CUPRA MARITTIMA – Per chi non lo sa  le pinete della cittadina di Cupra sono sempre state luogo ludico e del divertimento per famiglie e bambini. Ecco le dichiarazioni spontanee di chi vuole che ciò non cambi.

“I lavori pubblici sono, dopo metà mandato, tutti fermi e senza valida motivazione; non abbiamo l’ambizione di chiedere l’elaborazione di nuovi – afferma Franco Veccia di Vivere Cupra – ma, sarebbe auspicabile che almeno i vecchi progetti, fossero già in grado di partire ed essere oggetto di discussione e confronto con i cittadini. L’unica iniziativa dell’amministrazione è di concedere l’occupazione di suolo pubblico a carattere permanente con ampliamento volumetrico del fabbricato ad uso chiosco, bar, ristorante nella pineta centrale di Cupra Marittima”.

Forti le polemiche del movimento cuprense, che chiede apertamente al primo cittadino e a tutta la sua amministrazione di non approvare il progetto che prevede un intervento di demolizione e ricostruzione con ampliamento volumetrico e di superficie utile lorda del fabbricato nella frequentata Pineta centrale.

“Nella delibera si parla di un manufatto esistente da demolire di 88,40 metri quadrati, e la ricostruzione di una struttura in c.a. di 212 metri quadrati – questi sono i dati inviatici dal movimento cuprense- in realtà, il manufatto prefabbricato è di soli 45 metri quadrati (88,40 è l’area in occupazione permanente a scadenza)”.
Il movimento dunque ritiene che questa realizzazione determinerà un notevole impatto negativo per l’area verde cittadina, ricordando inoltre che è l’unica attrezzata e all’interno del centro abitato dove, si incontrano un’alta percentuale di bambini, ragazzi e anziani.

Altra richiesta del movimento è di valorizzare il luogo con l’inserimento di nuovi giochi per bambini e attuando una messa in sicurezza con una recensione perimetrale. “Rifiutano inoltre la sola manutenzione dei giochi esistenti ed eventuale sostituzione di quelli previsti dal progetto, e chiedono ancora un nuovo parco giochi”.

### RIGHE FORNITE:
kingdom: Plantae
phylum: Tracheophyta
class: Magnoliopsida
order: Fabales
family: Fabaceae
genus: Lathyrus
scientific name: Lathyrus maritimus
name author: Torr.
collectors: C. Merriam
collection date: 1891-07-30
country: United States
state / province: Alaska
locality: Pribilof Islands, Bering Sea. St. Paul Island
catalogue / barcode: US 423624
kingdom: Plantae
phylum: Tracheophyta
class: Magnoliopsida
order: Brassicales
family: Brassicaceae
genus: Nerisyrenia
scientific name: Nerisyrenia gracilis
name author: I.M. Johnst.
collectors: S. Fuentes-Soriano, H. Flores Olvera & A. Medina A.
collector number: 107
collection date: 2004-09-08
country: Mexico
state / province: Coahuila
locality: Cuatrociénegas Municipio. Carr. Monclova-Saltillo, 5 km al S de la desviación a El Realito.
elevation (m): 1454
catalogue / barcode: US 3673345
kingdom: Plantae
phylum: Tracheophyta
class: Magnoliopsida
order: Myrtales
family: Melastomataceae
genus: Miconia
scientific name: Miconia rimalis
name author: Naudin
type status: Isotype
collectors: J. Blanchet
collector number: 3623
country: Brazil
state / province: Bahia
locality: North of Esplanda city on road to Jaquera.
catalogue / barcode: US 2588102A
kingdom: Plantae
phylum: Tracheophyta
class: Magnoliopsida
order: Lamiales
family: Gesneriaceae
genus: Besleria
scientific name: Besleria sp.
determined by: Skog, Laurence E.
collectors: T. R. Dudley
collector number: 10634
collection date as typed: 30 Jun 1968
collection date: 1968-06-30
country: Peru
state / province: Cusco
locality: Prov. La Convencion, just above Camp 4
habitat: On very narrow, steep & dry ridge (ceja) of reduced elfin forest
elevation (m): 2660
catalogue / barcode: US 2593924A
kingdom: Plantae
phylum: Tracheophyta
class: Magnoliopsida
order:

### CONSEGNA:
Prosegui il testo sulle polemiche per la pineta centrale di Cupra Marittima, cominciando subito dopo l'ultima frase riportata.

### RISPOSTA SCRITTA:
Si rileva inoltre, sempre dalla lettera inviataci che: l’occupazione di suolo pubblico per la realizzazione del manufatto era per una durata totale di nove anni. Successivamente con delibera numero 119 del 2010, l’estensione della durata della concessione è passata da nove a trenta. “Quello che colpisce è che nonostante la notevole variazione di anni, le opere d’interesse pubblico da realizzare a carico del concessionario siano le stesse rispetto alla prima approvazione”.

Lo sfogo del movimento a firma di Franco Veccia prosegue, affermando: “Aspettiamo ancora inoltre risposte adeguate alle esigenze delle persone anziane, disabili, attività per bambini, ragazzi, giovani e famiglie (assistenza domiciliare, ludoteca, centri aggregativi) come ci è stato prospettato dal programma di questa amministrazione e denunciamo il fatto che ad alcune persone sole e indigenti gli è stata tolta la possibilità di un pasto caldo giornaliero. Chiediamo inoltre, nello specifico agli assessori, di smettere, una volta per tutte, di fare propaganda politica e occuparsi soltanto del loro piccolo orticello”.